**Written instruction:**
Return each item below word for word, and omit the pictures from your answer.

(Saved entries)
━━━━━━━━━━

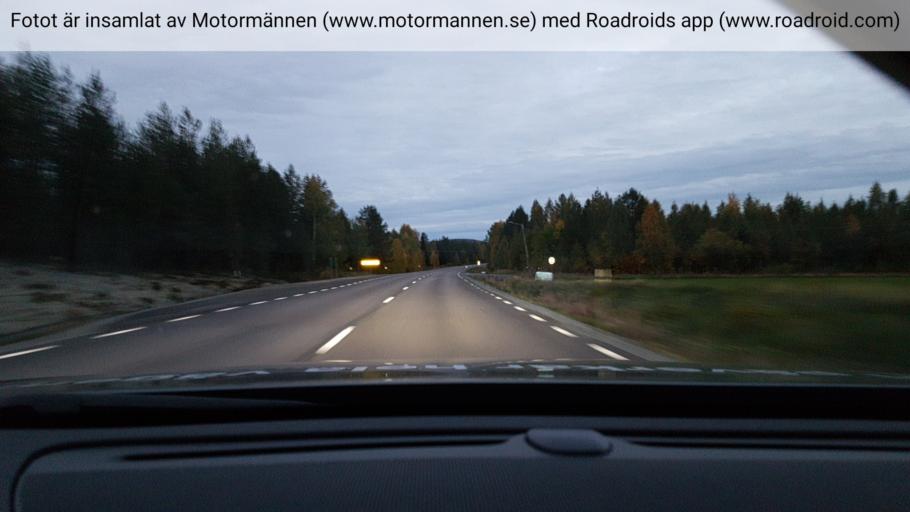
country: SE
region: Norrbotten
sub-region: Alvsbyns Kommun
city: AElvsbyn
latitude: 65.7347
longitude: 20.9764
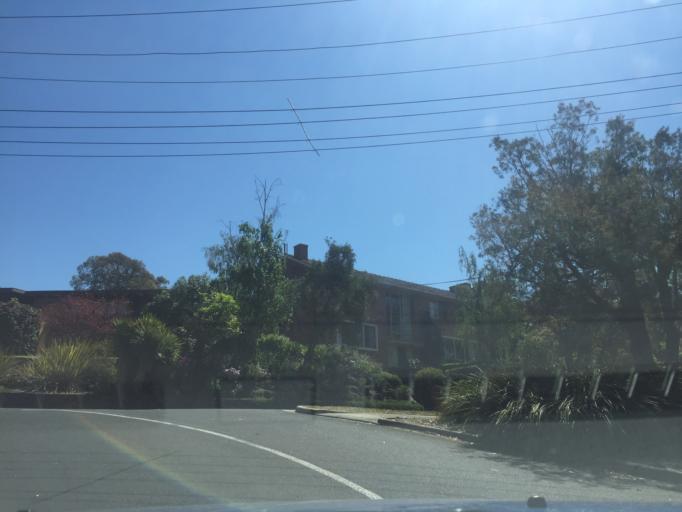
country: AU
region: Victoria
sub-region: Manningham
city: Bulleen
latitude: -37.7695
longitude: 145.0669
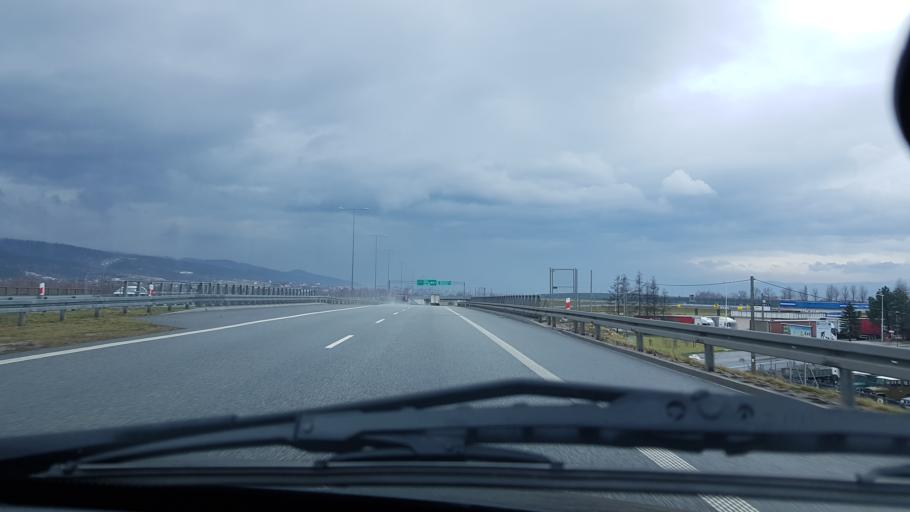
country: PL
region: Silesian Voivodeship
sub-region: Powiat bielski
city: Rybarzowice
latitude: 49.7410
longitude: 19.1007
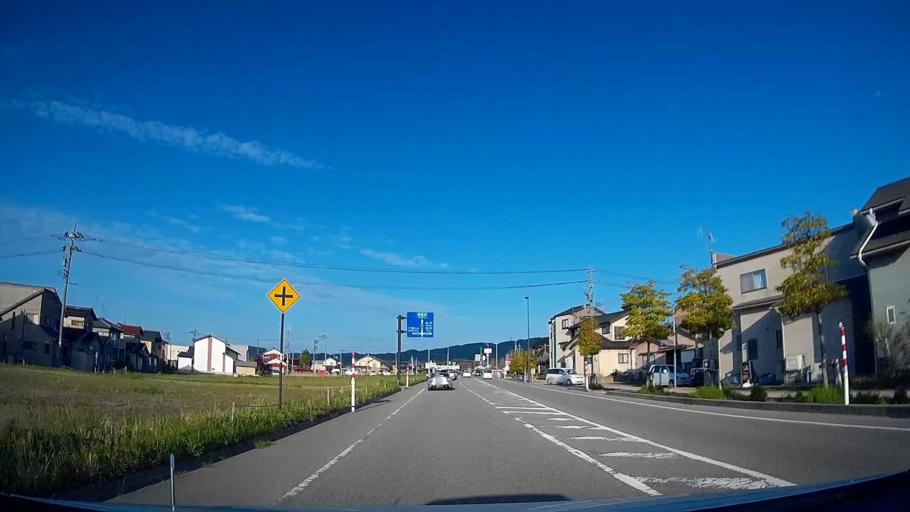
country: JP
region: Ishikawa
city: Nanao
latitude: 37.0320
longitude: 136.9651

━━━━━━━━━━

**Answer to the exercise:**
country: SE
region: Norrbotten
sub-region: Alvsbyns Kommun
city: AElvsbyn
latitude: 65.7347
longitude: 20.9764
country: AU
region: Victoria
sub-region: Manningham
city: Bulleen
latitude: -37.7695
longitude: 145.0669
country: PL
region: Silesian Voivodeship
sub-region: Powiat bielski
city: Rybarzowice
latitude: 49.7410
longitude: 19.1007
country: JP
region: Ishikawa
city: Nanao
latitude: 37.0320
longitude: 136.9651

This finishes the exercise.